I spent last weekend in Las Vegas with my co-blogger Heather and four other John Edwards supporters, walking precincts in Vegas and Henderson, Nevada. We thoroughly covered six large precincts in a variety of types of neighborhoods and had a great time. We did not, however, come back full of hope for Edwards’ chances in Nevada.
Wherever we went, we found the same thing: Clinton and Obama supporters. Many, particularly Obama supporters, cited Edwards as their “second choice.” But the number of individuals we met who intended to caucus for Edwards were hardly worth talking about.
Last week I watched the polls and, though I don’t now remember the numbers, kept hearing that the race was nearly a three way tie or that Edwards was expected to get up to 20% of the vote. I kept shaking my head, wondering if our experience was some sort of aberration.
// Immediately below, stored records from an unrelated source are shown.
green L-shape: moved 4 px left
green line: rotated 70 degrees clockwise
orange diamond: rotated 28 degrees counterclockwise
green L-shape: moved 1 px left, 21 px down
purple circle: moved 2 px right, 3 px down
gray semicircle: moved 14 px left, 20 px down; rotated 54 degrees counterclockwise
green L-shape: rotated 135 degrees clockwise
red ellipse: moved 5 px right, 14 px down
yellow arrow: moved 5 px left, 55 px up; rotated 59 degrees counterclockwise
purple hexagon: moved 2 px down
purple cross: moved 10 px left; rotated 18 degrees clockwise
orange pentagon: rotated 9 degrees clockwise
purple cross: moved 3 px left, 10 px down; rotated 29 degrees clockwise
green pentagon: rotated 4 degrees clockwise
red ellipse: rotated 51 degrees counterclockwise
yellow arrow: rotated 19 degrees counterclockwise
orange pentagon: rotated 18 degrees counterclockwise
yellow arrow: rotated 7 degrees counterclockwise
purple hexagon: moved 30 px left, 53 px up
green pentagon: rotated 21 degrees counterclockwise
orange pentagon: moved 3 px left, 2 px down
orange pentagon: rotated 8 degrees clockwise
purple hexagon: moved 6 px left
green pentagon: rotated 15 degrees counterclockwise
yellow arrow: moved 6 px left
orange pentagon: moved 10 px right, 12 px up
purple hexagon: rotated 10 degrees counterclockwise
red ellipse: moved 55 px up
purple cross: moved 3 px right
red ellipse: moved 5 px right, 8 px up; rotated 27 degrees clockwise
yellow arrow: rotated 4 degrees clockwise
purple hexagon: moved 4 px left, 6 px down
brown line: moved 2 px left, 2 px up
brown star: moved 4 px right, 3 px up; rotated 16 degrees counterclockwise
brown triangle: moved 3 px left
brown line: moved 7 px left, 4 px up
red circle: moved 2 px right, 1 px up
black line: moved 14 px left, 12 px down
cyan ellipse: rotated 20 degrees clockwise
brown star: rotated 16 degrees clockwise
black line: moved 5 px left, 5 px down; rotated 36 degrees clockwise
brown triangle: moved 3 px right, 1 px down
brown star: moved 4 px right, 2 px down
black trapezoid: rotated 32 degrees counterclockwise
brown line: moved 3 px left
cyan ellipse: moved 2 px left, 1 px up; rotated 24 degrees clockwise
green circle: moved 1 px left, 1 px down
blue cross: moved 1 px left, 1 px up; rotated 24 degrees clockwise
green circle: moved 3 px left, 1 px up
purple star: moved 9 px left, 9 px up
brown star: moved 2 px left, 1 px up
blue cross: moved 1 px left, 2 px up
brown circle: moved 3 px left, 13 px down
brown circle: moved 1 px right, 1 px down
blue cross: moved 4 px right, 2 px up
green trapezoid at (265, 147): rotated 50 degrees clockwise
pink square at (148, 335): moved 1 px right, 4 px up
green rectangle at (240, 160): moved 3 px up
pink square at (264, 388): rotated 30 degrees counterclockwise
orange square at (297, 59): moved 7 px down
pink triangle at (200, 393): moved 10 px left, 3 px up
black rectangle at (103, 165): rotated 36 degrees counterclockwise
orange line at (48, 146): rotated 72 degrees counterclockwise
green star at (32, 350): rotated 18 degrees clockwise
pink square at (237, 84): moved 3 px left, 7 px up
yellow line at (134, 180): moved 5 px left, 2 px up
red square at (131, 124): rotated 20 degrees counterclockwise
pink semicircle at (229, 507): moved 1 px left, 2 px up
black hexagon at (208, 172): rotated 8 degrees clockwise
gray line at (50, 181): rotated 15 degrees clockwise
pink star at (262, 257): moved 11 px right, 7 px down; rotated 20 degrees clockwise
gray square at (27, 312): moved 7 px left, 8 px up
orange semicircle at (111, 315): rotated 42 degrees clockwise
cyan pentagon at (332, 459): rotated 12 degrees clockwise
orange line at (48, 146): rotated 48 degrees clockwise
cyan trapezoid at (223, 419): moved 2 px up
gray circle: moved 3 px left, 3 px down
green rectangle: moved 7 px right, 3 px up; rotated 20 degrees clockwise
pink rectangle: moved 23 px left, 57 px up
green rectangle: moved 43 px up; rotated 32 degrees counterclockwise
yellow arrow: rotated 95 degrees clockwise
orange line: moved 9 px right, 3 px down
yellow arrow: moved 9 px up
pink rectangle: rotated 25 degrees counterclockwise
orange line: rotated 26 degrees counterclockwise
On Friday I ran into another of the women who traveled to Vegas with us and compared notes. Had I been imagining things? Was there more support in Vegas for Edwards than what I had seen? She didn’t think so. We agreed it was unlikely Edwards’ support among caucus goers would get to the double digits, in spite of what the polls had been saying.
Last night we learned the experience of my friends and me on the ground was accurate, and the polls were wrong.
I’m not qualified to discuss the issues of sample size and methodology, nor am I inclined to disbelieve in polling altogether. All I know is that in the case of Nevada, my “lyin’ eyes” on the ground were a whole hell of a lot more accurate than what the pollsters predicted.